Paper Trail

The future of Reddit and First Look


Christian Rudder

OkCupid’s popular blog, OkTrends, is back after a three-year hiatus. Written by Christian Rudder, a co-founder of the dating website, the blog returns with a post mocking Facebook’s recent data-collection scandal—not making fun of Facebook, as you might think, but rather what Rudder considers the naive outrage of its users: “Guess what, everybody: if you use the Internet, you’re the subject of hundreds of experiments at any given time, on every site. That’s how websites work.” OkTrends, after all, is built on data gathered from OkCupid users. Rudder describes one experiment in which they gave people a faulty “match percentage” to see if they were more likely like each other when told by the app that they should. (They were.) Rudder has a book on data, Dataclysm: Who We Are (When We Think No One’s Looking), forthcoming from Crown in September.

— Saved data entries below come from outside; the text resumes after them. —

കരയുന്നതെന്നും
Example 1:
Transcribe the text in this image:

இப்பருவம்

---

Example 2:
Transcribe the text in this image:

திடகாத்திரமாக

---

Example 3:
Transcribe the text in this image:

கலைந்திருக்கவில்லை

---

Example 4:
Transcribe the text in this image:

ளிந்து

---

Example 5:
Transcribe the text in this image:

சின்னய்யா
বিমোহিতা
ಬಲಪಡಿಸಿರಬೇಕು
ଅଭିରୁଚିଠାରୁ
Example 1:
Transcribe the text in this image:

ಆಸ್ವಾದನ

First Look owner Pierre Omidyar provides an “update” to readers. The nine-month-old media company has hired twenty-five journalists, and plans to hire twenty-five more by the end of the year. They’ll stay in the “planning, startup and experimental mode for at least the next few years,” Omidyar says.

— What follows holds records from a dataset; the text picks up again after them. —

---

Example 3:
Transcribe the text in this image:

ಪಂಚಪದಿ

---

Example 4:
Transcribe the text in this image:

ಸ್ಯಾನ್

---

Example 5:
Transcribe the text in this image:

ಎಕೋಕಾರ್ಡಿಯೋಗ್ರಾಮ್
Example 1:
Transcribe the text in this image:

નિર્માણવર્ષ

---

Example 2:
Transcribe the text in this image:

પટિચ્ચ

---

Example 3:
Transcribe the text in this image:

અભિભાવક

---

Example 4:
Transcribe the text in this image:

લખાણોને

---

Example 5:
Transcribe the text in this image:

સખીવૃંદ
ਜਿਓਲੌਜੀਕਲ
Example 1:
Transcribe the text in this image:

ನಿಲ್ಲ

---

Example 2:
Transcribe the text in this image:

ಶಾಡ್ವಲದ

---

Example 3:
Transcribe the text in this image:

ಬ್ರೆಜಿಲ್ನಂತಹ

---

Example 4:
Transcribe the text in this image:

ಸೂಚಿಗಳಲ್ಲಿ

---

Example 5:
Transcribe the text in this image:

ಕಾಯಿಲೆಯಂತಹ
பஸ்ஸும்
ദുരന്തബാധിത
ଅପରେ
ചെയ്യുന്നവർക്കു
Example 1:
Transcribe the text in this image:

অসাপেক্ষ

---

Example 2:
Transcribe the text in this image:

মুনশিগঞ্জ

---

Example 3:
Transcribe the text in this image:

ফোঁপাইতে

Thirty-two thousand digital-only subscribers joined the Times in the second quarter of 2014, for a total of 831,000 online subscriptions.

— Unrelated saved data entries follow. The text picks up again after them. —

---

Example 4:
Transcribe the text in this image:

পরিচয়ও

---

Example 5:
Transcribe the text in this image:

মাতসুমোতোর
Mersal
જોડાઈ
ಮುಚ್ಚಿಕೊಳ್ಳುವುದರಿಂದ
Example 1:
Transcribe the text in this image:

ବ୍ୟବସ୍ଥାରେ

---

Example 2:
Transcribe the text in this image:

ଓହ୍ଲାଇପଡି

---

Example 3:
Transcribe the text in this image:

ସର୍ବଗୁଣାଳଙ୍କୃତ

On the New Yorker’s Page-Turner blog, Abigail Deutsch investigates the origins of a mysterious unsigned poem on a sign in Manhattan’s Fort Tryon Park. And editors provide a roundup of New Yorker stories about New York, including one by John Cheever. The magazine’s entire archive is temporarily free online, and will likely remain that way into the fall.

Christopher Kempf considers Amtrak’s attempt to rebrand with an artist’s residency: “Amtrak’s conception of writers’ work . . . remains just as romanticized as the ideal of rail travel it’s attempting to promote.”